> Problem description: Starting at the line that contains "- Clear the" and ending at the line that contains "left_click(123, 339)", the lines below are to be given again exactly, with nothing added.

> Record extracts:

=== Section Start ===

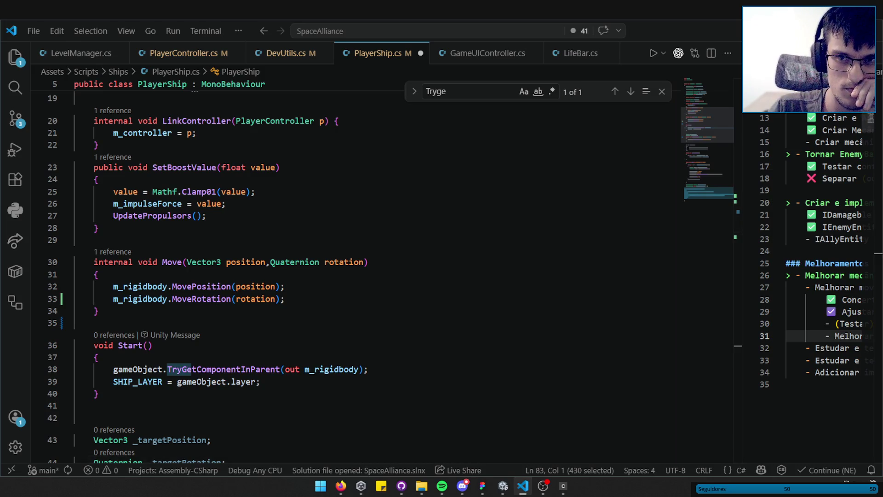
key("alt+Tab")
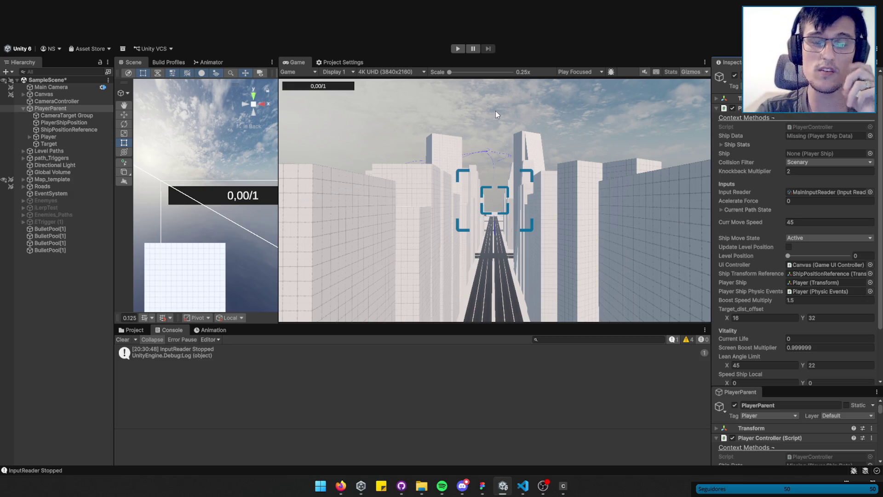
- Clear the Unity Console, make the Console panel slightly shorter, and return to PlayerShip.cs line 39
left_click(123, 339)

=== Section End ===
=== Section Start ===

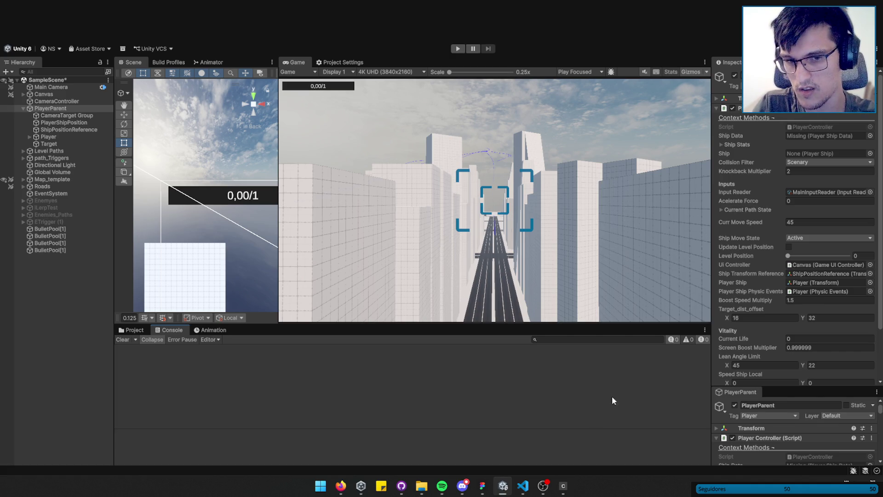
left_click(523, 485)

=== Section End ===

> Problem solution:
- Clear the Unity Console, make the Console panel slightly shorter, and return to PlayerShip.cs line 39
left_click(123, 339)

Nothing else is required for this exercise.